Lors de sa rencontre avec Abdelhamid Dbeibah, le président Sissi a souligné l’importance de tenir les élections libyennes à la date prévue.
Ahmed Eleiba*
Le dynamisme que mène Le Caire dans le dossier libyen est lié à la phase décisive que traverse le processus de transition politique en Libye. Conformément à la feuille de route, les élections devront se tenir le 24 décembre prochain. Une échéance cruciale, discutée au Caire le 14 septembre entre le président Abdel-Fattah Al-Sissi, le président du parlement libyen, Aguila Saleh, et le commandant en chef de l’Armée nationale libyenne, le maréchal Khalifa Haftar. Ce dynamisme est également lié au renforcement du partenariat stratégique égypto-libyen qu’a témoigné la tenue de la Haute Commission mixte le 16 septembre. Présidant la délégation libyenne, le chef du gouvernement libyen, Abdelhamid Dbeibah, a rencontré le président Sissi qui lui a réaffirmé « la priorité qu’accorde l’Egypte au rétablissement de la stabilité en Libye de façon à reprendre son rôle régional et international ».
A constater qu’à l’encontre d’autres parties impliquées dans le dossier libyen, l’Egypte adopte une approche globale qui ne se limite pas à la tenue des élections, mais qui s’étend à l’exécution de toutes les étapes de la feuille de route : unifier les institutions libyennes, traiter le dossier des milices armées, mettre un terme à l’ingérence et à la présence militaire étrangères. Des aspects négatifs qui, selon Le Caire, risquent à l’avenir d’affecter le processus politique. Le Caire tient à assurer que le scénario de 2012 ne se reproduira pas. Une tendance aussi liée aux considérations de la sécurité nationale égyptienne, vu que la persistance d’une telle situation se répercutera directement sur l’Egypte.
Par ailleurs, il est prévu que le maréchal Haftar annonce sa candidature à l’élection présidentielle. En vertu de la loi, il devra renoncer à son poste 3 mois avant la tenue des élections. Ce qui implique d’informer Le Caire des arrangements du commandement général libyen au cours de la prochaine période, surtout qu’il existe des procédures relatives à la coordination avec l’Egypte sur la sécurité des frontières. C’est dans ce contexte que le communiqué de la présidence a souligné que Le Caire reste à la même distance de toutes les parties libyennes et tend les ponts de dialogue avec toutes les parties pour rapprocher les points de vue entre les protagonistes libyens, de façon à respecter les échéances de la feuille de route. D’où la présence cette semaine au Caire en même temps de plusieurs dirigeants libyens.
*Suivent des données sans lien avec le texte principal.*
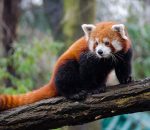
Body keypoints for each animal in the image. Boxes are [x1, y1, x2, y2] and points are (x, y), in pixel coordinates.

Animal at [0, 21, 132, 110]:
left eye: (107, 43)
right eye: (96, 43)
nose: (99, 52)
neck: (105, 59)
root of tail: (52, 80)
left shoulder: (124, 53)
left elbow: (123, 67)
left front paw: (126, 79)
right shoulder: (87, 56)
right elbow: (86, 72)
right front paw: (94, 88)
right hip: (65, 66)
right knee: (66, 75)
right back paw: (73, 93)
Le principal objectif de l’Egypte est d’éviter de voir la naissance d’un gouvernement à l’instar de celui de l’entente nationale ou de voir resurgir des conflits politiques ou armés.
Nouvelle vision
Sur un autre volet, l’accalmie dont témoigne la phase transitoire a contribué à la formation d’une nouvelle vision chez les forces internationales impliquées dans le dossier libyen, basée sur l’entente et la coordination au niveau des intérêts économiques et sécuritaires. Ce qui nécessite évidemment la présence d’un pouvoir central unifié apte à communiquer avec toutes les parties, mais aussi à remédier à l’état de fragilité sécuritaire en Libye ; une fragilité qui s’est répercutée sur la sécurité régionale et européenne, notamment avec des tensions aux frontières, le terrorisme et les migrations clandestines.
Aujourd’hui, toutes les parties estiment que la phase à venir est celle du partage des intérêts économiques dans le cadre du plan de reconstruction de la Libye qui, selon les estimations de l’Union européenne, dépassera les 100 milliards de dollars. Pour l’Egypte, assurer le développement en Libye nécessite une stabilité politique et sécuritaire permettant une distribution équitable des richesses et des revenus. C’est dans ce contexte que la panoplie d’accords de coopération, signés en marge de la Haute Commission conjointe égypto-libyenne d’une valeur préliminaire de plusieurs milliards de dollars, reflète la volonté des deux pays de hisser le niveau de leur coopération économique. A conclure que les arrangements égypto-libyens effectués cette semaine ont été importants pour les deux pays pour soutenir le processus politique en Libye, assurer la stabilité régionale et développer la coopération bilatérale dans un cadre plus large.
*Expert au Centre des Etudes Politiques et Stratégiques (CEPS) d’Al-Ahram.